== Problem requirements ==
Which lines of the data contain the string "docx"? Copy every one of them.

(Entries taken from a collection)
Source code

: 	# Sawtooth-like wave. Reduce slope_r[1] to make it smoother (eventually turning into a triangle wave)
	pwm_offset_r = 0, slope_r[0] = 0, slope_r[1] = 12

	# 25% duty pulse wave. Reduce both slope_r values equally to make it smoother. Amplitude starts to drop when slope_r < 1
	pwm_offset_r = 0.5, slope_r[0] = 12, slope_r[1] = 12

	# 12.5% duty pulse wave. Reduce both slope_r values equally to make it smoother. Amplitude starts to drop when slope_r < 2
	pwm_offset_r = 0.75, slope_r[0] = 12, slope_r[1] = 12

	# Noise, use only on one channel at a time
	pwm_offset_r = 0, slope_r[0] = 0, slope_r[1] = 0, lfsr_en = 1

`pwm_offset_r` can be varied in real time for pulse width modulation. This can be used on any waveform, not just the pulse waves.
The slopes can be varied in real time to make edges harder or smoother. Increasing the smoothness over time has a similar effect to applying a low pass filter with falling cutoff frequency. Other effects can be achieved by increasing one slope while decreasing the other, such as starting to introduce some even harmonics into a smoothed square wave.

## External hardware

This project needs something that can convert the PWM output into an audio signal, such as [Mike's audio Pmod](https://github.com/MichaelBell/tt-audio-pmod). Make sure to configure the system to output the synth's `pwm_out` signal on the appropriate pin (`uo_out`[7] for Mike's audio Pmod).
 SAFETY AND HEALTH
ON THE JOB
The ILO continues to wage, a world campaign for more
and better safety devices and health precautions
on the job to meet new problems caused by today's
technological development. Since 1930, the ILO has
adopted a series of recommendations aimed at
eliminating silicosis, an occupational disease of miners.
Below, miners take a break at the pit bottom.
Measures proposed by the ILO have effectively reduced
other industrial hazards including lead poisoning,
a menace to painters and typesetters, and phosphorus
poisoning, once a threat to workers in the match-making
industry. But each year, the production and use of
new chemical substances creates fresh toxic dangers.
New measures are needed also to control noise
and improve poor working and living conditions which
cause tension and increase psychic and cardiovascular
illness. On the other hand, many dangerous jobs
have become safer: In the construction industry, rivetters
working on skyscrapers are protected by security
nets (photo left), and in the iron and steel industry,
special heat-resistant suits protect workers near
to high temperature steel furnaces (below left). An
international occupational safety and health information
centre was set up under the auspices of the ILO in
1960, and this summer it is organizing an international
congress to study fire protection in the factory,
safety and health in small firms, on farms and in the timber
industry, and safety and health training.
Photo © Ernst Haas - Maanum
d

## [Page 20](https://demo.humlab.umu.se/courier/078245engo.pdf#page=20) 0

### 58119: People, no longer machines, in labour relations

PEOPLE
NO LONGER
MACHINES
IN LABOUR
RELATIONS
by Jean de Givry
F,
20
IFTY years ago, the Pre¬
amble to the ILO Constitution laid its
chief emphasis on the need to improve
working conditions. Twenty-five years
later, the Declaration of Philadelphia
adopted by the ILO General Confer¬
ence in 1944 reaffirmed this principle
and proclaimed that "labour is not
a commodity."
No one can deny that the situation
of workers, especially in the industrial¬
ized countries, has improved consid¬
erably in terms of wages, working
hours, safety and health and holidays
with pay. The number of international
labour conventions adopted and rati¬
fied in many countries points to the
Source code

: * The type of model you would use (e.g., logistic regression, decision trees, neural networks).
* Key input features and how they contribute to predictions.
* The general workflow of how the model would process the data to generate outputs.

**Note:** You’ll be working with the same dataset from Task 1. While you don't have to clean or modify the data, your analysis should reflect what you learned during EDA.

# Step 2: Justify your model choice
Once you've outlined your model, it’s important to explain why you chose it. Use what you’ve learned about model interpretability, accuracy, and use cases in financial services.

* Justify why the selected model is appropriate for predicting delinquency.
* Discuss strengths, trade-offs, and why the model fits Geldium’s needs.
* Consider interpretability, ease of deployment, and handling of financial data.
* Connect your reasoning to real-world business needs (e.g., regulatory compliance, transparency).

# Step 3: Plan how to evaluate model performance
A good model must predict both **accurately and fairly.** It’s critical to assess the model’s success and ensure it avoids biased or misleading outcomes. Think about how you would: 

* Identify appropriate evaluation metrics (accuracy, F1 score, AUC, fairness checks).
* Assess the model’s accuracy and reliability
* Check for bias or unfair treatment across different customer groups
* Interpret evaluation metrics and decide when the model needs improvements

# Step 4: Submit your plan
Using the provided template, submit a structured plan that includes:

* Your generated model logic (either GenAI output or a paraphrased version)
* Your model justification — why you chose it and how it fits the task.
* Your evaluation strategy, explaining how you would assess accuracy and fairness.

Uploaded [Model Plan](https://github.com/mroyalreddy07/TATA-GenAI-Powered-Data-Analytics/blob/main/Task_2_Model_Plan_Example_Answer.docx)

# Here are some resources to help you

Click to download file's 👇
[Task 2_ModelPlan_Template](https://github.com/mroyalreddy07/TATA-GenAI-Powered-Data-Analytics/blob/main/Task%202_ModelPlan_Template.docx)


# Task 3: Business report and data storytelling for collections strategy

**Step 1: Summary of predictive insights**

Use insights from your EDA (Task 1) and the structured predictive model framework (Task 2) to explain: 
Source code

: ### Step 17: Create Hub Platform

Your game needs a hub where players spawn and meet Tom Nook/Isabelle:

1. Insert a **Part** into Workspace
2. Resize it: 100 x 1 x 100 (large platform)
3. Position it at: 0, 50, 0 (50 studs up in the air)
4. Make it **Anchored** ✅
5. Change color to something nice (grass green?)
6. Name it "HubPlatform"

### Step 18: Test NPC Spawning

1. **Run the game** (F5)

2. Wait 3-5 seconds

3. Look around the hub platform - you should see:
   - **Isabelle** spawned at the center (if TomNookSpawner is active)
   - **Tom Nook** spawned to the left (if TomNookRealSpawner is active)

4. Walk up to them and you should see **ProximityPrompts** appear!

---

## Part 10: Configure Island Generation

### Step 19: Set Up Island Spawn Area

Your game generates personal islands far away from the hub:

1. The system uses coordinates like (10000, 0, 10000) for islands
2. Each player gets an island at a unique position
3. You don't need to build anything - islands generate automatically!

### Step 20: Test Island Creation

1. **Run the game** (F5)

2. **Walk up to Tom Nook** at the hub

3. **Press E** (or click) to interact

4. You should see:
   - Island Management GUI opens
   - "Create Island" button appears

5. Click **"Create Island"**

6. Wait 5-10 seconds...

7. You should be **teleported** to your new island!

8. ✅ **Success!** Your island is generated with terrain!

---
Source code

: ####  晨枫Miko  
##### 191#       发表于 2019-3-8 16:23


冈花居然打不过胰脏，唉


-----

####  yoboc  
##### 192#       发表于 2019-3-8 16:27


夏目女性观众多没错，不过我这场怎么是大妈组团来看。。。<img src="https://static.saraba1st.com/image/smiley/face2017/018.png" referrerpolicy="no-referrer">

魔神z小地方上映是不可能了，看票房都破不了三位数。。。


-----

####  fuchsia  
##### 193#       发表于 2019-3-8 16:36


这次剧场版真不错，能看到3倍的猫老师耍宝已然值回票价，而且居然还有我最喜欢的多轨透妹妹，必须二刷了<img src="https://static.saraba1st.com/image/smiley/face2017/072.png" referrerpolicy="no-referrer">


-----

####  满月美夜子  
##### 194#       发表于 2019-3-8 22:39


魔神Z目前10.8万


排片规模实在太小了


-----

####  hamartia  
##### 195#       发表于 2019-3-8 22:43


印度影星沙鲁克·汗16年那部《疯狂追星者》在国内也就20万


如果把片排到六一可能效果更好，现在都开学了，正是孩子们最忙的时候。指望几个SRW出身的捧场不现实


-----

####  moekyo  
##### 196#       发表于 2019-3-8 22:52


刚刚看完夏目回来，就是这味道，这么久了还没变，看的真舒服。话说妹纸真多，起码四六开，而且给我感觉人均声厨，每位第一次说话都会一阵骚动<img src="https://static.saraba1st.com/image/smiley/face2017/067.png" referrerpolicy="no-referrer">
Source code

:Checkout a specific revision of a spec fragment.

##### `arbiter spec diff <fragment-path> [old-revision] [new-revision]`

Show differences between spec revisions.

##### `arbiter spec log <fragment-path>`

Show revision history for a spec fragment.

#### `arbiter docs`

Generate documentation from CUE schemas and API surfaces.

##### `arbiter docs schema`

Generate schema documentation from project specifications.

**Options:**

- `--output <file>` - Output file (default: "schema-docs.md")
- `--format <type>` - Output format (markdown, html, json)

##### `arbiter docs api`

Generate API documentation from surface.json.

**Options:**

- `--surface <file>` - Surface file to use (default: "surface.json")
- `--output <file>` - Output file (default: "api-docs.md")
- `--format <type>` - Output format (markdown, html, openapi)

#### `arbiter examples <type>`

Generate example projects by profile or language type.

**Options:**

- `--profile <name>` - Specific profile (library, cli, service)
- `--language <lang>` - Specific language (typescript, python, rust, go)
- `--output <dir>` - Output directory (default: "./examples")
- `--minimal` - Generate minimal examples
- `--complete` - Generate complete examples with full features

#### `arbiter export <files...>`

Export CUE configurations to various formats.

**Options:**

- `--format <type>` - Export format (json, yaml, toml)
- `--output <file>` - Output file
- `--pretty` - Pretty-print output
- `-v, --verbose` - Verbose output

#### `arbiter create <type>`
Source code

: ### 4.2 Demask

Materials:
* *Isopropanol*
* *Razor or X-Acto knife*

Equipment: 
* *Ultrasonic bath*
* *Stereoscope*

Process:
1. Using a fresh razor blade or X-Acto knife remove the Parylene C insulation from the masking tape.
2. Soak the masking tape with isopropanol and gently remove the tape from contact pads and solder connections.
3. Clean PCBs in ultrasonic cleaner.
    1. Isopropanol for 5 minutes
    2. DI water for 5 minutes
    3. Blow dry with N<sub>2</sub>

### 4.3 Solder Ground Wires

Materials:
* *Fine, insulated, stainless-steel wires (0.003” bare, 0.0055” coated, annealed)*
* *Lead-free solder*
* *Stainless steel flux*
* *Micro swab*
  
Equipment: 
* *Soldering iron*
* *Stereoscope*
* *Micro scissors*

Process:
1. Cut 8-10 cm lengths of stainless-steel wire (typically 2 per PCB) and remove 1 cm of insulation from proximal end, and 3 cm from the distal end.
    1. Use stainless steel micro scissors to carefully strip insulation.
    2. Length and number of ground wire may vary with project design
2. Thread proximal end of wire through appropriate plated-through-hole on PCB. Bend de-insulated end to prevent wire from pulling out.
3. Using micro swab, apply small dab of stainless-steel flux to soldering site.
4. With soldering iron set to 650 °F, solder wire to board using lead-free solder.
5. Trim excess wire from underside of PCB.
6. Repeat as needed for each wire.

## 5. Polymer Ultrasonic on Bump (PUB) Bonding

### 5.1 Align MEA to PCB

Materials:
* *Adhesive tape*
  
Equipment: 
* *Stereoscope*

== Result of the exercise ==
Uploaded [Model Plan](https://github.com/mroyalreddy07/TATA-GenAI-Powered-Data-Analytics/blob/main/Task_2_Model_Plan_Example_Answer.docx)
[Task 2_ModelPlan_Template](https://github.com/mroyalreddy07/TATA-GenAI-Powered-Data-Analytics/blob/main/Task%202_ModelPlan_Template.docx)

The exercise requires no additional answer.